**Текст документа**

+===+

Нам было мало широких пустых ночных харьковских площадей и улиц, но недолго доехать трамваем до парка, до лесопарка, только подальше от входа, от казенной бодрой музыки. Где-нибудь перемахнуть через забор и вдруг выйти на лесную поляну: «Марта, Марта, надо ль плакать, если Дидель ходит в поле, если Дидель смотрит в небо … свищет птицам и смеется невзначай…» «Здесь тьма и лень, здесь полон день весной и тишиной…». Нам принадлежал еще и зоопарк в самом центре города, куда мы смывались с лекций. «…Лошадь, не надо, послушайте, лошадь… Знаете, все мы немного лошади…». Иосиф Гольденберг, третьекурсник, по прозвищу Граф, подходя к тесной клетке, картавил: «Как зве'ей соде'жат, сволочи…»
В стихах была и несостоявшаяся Испания, и неведомая Эллада.: «Плещет на бреге морском волна голубым перламутром. Древнее море Гомера в сказочный пурпур одето…», «Вышла из моря младая с устами пурпурными Эос…».
Ах, эти стихи! «По рыбам, по звездам проносит шаланду…», «…Или, бунт на борту обнаружив, из-за пояса рвет пистолет, так, что сыплется золото с кружев…», «Мы разучились нищим подавать, дышать над морем высотой соленой…», «А в походной сумке спички да табак, Тихонов, Сельвинский, Пастернак!», «Закат поднимался и падал опять, и лошадь устала степями скакать…», «Гренадская волость в Испании есть…»
В стихах была свобода, вольное дыхание, восстановленный единый мир — пространства и времени.
Если бы мой друг Толя Якобсон прочитал это, я знаю, он заорал бы: «Ну, старуха, охренела ты, что ли?! У Багрицкого, у Тихонова — свобода, вольное дыхание?! Особенно в этих строчках: — „Он расскажет своей невесте о веселой, живой игре, как громил он дома предместий с бронепоездных батарей“; или в этих: „А век поджидает, как часовой, иди, и не бойся с ним рядом стать… И если он скажет „Солги!“ — солги, и если он скажет „Убей!“ — убей.“»
И все-таки, и все-таки… Даже теперь, лет через двадцать после того, как я прочитала статью А. Якобсона «О романтической поэзии»[6]
, статью в которой автор акцентирует внимание именно на этих, приведенных выше цитатах — даже и теперь я снова повторю: «в стихах была свобода, вольное дыхание». Более того, я думаю, что Тоша, выслушав мой панегирик, согласился бы со мной и даже объяснил бы, в чем моя правота. Но Тоши, увы, уже нет, значит, придется мне самой в меру собственного понимания справляться с этой задачей:Конечно, вольное дыхание мы — во всяком случае я — чувствовали не в этих словах (в которые мы не очень-то вслушивались и, тем более, не вдумывались), а в особом строе стихов этих поэтов, в их ритмах, в своеобразном мире каждого из них. Пожалуй, более внятно я не умею объяснить свою мысль.

+===+

**Набор заданий**
- 1) Какое прозвище было у третьекурсника Иосифа Гольденберга в воспоминаниях о стихах?
- 2) Подхватите воспоминания о стихах юности и продолжите их после последней фразы.

+===+

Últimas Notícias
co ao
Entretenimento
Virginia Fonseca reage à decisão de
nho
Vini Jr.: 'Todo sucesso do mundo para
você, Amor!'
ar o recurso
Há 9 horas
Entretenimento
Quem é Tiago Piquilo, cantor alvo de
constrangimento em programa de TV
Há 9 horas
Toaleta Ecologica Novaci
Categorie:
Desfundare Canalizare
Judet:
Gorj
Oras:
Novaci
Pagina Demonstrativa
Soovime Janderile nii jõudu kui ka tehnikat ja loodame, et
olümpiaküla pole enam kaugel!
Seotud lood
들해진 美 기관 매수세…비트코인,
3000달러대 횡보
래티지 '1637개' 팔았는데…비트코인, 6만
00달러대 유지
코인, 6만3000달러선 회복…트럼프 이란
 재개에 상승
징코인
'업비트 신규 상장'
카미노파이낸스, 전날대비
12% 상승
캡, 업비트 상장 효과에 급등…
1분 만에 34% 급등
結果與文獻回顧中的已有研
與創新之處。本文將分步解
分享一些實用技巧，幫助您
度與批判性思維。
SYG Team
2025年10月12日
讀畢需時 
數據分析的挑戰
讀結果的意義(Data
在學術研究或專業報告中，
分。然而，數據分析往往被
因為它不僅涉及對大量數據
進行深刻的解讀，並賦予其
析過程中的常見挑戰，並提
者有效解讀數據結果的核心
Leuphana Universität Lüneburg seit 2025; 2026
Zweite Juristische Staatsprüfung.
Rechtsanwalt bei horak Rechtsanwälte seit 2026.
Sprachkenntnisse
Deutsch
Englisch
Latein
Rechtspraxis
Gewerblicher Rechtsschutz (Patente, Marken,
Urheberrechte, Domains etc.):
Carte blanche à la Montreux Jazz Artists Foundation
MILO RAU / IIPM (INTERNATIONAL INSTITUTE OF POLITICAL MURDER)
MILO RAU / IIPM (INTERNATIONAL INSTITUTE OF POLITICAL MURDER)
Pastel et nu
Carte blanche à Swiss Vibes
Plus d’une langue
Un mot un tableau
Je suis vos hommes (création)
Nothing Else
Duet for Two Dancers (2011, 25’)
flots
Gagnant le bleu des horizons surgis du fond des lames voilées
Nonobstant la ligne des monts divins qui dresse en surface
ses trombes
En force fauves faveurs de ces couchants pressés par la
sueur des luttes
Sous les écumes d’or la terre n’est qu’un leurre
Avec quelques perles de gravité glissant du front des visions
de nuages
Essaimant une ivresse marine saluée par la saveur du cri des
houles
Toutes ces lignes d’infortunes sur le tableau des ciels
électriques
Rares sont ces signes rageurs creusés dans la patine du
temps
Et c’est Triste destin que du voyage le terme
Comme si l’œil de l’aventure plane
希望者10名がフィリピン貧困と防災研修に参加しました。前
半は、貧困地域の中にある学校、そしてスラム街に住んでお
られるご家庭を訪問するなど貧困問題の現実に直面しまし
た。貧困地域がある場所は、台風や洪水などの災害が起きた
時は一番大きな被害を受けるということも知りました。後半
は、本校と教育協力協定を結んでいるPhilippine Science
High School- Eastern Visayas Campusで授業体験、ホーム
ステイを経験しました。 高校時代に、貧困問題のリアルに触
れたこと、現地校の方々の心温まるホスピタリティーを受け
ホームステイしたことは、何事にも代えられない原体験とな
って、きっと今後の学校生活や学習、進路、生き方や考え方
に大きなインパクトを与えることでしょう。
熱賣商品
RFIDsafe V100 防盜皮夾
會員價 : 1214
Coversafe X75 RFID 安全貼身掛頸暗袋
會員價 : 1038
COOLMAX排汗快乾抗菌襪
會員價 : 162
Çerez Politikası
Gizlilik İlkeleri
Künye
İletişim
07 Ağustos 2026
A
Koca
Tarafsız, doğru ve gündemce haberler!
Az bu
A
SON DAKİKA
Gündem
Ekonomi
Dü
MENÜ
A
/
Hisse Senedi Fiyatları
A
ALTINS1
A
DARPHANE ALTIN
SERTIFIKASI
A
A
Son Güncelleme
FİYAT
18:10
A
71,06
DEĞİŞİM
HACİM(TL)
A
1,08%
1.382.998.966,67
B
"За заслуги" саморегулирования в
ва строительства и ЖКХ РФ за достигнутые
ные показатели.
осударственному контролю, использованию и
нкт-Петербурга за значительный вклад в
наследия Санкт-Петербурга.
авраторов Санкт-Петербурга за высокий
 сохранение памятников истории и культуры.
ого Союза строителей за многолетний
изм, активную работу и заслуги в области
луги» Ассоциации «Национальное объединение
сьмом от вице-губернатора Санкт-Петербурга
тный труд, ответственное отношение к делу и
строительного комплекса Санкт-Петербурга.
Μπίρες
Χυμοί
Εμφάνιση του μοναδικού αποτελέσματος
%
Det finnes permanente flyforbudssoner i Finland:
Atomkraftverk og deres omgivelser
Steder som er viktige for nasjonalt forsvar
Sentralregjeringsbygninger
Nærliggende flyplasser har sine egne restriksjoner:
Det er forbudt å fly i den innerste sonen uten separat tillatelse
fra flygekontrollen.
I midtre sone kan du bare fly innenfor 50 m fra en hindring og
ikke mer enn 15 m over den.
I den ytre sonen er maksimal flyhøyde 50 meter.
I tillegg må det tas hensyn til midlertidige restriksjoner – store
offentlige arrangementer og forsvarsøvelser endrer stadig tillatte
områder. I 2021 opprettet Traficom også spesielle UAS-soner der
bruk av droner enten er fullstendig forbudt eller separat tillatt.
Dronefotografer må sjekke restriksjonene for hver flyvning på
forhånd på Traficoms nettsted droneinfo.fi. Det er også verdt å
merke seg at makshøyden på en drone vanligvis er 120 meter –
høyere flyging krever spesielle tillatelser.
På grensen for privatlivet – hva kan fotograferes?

+===+

**Ответы по пунктам**
- 1) Граф.

- 2)
Здесь придется сделать небольшое отступление от воспоминаний о лавочке, включить в них отрывки, относящиеся к совсем другим временам. Помню, как, едва познакомившись с Раисой Борисовной Лерт, я как-то просидела у нее всю ночь — мы обе совсем отвлеклись от «дела», которое нас свело, а наперебой читали стихи этих самых поэтов.
А теперь надо сказать, в чем же прав Тоша, нелестно говоря об этой поэзии. Вместе с энергичными ритмами, с киплингианством в души пролезала и поселялась там — поскольку это место, наверное, было пусто — романтическая, р-р-революционная идеология, в которую метил Тоша. Происходила незаметная подмена ценностей.
Мой старший сын, Саня, хоть и принадлежит к другому поколению, но от меня и от отца перенял, наверное, наше отношение к той литературе, которая больше или меньше сформировала нас. Мы, конечно, подсовывали ему книжки, которые оказали на нас наибольшее влияние в нашем детстве. Помню, когда он попал в больницу с подозрением на аппендицит я передала ему роман Войнич, «Овод», слава Богу, не «Как закалялась сталь» и не «Молодую гвардию». Артур, герой Войнич, был кумиром моего поколения. Мне тогда не случилось поговорить об этой книге с Саней. Но, кажется, он воспринял «Овода» так же, как воспринимала его я. А через двадцать лет, когда Паше, младшему моему сыну, тоже было лет девять, я проделала с ним тот же номер. Но с ним этот номер дал прямо противоположный задуманному эффект.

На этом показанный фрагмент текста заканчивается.